Very first thing we do to a brand new boat is, of course, start cutting it up! Owners wanted to maximize the storage space in this boat, and there is a great amount of wasted space in these bench seats. 








Now we get to play with some sheet metal. 30 gallon livewell, and the start of the rod locker. This rod locker will ultimately fit a dozen rods, with 2/3 of them being 8.5 footers.


----------



## bassboy1 (Sep 16, 2013)

Some more rod locker pieces added. Also, we're having to raise the bow deck up roughly 3.5" to match the stern deck. 




Another bulkhead. Forward of this bulkhead will be a wide storage hatch for tackle trays.

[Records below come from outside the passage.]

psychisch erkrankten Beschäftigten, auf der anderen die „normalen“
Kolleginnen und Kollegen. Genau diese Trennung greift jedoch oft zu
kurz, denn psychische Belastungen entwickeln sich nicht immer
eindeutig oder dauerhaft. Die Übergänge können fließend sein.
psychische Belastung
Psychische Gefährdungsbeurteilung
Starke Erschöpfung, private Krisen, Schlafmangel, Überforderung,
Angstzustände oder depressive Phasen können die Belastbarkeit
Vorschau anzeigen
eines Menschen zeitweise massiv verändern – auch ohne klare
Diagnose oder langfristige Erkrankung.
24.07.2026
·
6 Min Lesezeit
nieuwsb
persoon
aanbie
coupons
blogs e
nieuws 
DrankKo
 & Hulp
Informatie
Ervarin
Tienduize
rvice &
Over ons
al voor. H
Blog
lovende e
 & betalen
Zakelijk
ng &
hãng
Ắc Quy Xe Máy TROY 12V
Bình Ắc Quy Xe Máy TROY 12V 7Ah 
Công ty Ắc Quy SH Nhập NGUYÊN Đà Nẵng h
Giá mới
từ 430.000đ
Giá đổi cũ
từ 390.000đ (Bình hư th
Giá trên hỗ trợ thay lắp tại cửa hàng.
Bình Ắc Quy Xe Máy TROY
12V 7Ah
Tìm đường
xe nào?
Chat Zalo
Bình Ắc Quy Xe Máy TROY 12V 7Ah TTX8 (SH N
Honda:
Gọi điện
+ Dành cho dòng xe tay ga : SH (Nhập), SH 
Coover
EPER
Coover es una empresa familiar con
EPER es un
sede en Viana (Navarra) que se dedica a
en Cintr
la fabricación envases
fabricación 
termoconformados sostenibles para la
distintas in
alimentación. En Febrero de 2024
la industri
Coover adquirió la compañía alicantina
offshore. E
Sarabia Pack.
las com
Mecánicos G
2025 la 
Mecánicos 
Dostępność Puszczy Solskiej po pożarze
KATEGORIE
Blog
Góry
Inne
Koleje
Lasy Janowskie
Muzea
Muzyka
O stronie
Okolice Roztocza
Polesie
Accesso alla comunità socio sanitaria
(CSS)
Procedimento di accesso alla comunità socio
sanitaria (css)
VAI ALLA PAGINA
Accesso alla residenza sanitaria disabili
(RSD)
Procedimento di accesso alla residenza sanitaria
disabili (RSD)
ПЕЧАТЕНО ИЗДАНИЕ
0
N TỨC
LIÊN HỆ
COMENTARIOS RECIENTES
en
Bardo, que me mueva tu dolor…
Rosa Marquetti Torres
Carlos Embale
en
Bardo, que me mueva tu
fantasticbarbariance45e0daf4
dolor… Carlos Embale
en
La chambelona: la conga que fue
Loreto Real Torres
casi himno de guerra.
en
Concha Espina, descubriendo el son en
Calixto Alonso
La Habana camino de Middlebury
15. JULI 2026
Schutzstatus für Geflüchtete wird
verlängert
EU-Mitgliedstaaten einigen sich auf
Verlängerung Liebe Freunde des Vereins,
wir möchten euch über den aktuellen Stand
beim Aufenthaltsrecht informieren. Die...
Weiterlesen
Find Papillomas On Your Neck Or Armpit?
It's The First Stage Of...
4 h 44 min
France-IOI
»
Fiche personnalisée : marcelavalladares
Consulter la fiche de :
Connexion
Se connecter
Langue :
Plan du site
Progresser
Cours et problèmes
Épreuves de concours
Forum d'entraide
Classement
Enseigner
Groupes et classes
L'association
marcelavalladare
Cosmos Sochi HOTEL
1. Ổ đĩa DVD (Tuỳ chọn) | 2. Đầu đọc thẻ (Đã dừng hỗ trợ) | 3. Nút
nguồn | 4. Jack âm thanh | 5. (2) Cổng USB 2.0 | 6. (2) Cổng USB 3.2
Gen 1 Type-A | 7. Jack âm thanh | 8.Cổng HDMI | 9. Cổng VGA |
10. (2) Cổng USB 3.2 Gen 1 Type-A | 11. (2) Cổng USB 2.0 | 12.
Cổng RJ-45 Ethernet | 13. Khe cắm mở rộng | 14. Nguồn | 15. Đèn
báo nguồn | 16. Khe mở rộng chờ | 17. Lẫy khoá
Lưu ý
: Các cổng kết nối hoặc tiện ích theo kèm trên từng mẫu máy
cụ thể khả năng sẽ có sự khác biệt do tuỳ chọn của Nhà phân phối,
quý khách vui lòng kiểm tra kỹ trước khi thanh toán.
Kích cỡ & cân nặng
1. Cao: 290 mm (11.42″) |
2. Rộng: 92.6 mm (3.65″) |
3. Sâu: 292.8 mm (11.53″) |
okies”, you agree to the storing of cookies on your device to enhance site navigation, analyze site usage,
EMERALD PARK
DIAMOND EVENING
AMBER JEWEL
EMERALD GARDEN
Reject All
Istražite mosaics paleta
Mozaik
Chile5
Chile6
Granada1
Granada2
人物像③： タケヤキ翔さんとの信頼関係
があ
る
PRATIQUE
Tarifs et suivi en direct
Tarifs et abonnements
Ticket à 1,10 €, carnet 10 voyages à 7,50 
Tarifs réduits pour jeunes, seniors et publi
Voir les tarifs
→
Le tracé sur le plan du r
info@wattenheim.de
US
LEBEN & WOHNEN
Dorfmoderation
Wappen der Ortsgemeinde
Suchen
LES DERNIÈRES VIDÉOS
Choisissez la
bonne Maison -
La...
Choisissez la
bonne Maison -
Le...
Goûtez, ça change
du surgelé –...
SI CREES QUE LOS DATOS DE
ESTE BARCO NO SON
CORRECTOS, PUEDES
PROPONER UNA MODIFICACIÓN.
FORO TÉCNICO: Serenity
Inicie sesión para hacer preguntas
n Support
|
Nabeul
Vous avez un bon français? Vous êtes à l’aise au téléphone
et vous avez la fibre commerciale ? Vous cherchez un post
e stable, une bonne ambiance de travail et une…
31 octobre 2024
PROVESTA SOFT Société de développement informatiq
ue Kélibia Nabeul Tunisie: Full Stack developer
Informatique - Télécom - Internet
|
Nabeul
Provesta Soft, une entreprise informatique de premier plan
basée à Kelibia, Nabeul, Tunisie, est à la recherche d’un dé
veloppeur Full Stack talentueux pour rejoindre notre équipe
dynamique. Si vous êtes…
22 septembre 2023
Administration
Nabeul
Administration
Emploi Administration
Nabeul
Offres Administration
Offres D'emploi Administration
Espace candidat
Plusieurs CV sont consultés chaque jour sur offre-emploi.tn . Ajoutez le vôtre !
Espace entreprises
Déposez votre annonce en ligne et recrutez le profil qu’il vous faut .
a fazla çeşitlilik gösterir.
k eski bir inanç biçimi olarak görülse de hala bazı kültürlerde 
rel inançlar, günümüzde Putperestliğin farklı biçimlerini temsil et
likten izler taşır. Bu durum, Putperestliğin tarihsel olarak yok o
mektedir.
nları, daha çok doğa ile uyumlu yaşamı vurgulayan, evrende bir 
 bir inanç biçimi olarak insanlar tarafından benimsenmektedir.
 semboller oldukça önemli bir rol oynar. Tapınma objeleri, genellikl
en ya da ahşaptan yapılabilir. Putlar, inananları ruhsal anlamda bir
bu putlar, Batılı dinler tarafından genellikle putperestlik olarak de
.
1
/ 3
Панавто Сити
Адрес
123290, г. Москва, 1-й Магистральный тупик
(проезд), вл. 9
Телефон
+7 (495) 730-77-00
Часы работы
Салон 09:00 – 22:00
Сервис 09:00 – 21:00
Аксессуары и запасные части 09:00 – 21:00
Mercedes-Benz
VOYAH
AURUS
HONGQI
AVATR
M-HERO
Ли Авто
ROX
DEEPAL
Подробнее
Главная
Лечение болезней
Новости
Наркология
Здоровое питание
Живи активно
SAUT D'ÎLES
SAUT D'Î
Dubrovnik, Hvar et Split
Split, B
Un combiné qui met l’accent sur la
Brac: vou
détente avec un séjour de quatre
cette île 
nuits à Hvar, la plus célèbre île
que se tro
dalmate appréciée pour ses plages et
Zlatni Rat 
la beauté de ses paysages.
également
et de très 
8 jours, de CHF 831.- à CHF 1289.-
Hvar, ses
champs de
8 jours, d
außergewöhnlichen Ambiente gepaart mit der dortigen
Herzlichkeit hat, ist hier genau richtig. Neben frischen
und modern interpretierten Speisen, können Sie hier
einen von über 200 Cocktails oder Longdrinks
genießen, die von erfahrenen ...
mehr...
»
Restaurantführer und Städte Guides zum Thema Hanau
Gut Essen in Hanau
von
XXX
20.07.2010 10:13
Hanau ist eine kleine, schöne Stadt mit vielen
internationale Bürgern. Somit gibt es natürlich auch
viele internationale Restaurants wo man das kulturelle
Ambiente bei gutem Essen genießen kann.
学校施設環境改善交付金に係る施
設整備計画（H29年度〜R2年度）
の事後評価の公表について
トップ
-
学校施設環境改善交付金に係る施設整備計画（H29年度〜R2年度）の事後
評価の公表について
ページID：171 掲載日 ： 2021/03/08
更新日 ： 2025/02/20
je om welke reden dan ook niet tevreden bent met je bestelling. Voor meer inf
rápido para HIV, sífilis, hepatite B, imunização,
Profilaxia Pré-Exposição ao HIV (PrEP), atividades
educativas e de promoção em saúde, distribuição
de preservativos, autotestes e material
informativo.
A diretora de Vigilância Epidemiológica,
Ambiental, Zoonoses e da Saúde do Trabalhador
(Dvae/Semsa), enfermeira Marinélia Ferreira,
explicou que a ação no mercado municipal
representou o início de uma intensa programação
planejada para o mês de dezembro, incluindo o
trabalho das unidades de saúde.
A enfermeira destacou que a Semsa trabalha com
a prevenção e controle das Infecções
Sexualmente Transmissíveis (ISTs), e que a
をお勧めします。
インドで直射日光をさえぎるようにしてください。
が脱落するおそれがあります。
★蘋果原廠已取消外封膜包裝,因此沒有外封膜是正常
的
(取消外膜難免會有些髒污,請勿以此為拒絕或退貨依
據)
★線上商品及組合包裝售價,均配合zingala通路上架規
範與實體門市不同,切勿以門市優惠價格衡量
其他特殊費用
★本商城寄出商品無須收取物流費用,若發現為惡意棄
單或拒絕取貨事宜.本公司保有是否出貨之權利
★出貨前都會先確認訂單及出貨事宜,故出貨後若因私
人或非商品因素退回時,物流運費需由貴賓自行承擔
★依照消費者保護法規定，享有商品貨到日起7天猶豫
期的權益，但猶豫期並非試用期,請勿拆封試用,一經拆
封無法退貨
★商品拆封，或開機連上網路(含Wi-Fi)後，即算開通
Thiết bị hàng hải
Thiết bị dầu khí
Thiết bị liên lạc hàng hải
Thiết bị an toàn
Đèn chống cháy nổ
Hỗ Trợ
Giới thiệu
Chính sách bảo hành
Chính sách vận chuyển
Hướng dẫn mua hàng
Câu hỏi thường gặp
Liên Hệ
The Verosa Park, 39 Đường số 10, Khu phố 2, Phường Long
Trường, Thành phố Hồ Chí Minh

Next step is to build the lower deck structure. There will be a seat base mounted in this lower area, so the deck needs to be built up to allow enough room for the below decks portion of the seat base pin. Furthermore, this allows for the lower deck to be flat, as opposed to the factory deck that follows the contour of the hull.








Next, we add a few more bulkheads. The center hatch will hold the 3 batteries for the forward trolling motor, and the side hatch will fit more plano trays.








Now, we go ahead and build up the bow deck structure. Just a few pieces of formed sheet.




Of course, we still have to cut the hole in the factory deck to clear the bottom of the trolling motor tray.




Add a deck sheet.








Before we cover up the areas beside the livewell, we add the plumbing. This one has a total loss fill system (constantly pump in fresh lake water, which drains out the overflow), and a recirculating pump. In lieu of a spray bar, the recirc pump uses a venturi, which provides much better oxygenation than a spray bar ever dreamed of.


'

Now, we cover the sides.


----------



## bassboy1 (Sep 16, 2013)

Now we start installing some of the electrical systems. This boat has a 36v system running the bow trolling motor, a 24v powering the transom trolling motor, and a 12v powering all the small accessories (lights, pumps, etc.).
These batteries power the transom trolling motor, and the accessory circuits.








Onboard charger, of course.




Then we start installing the carpet....
















...And some of the bow accessories. It should be noted that the aft trolling motor is powered by the 'Sure Foot' switch on the stbd side deck. That motor will be locked straight ahead, to be used for additional speed on a long run. All steering, and low speed maneuvering are done with the bow motor, via it's own foot pedal.








With the addition of a few more accessories, we have a finished boat.




























Have to have the FishOn Fabrications recessed pedal tray!




Glove box - very handy for phones and other often accessed items.


----------



## bassboy1 (Sep 16, 2013)

Rod locker, with organizing tubes.




Rod butt holders.




Forward battery hatch.




Tackle storage hatch.


----------



## longshot (Sep 16, 2013)

I cant wait to see mine done. You do nice work.


----------



## stomper (Sep 16, 2013)

That is awsome work =D> Well done. I am sure you will have some happy customers. What gauge aluminum did you use for the compartment sides an lids


----------



## Jr Branham (Sep 16, 2013)

Great build, they should be happy with that one!!! Where did you get the glove box? It has me thinking now.....


----------



## bigwave (Sep 17, 2013)

WoW....... =D>


----------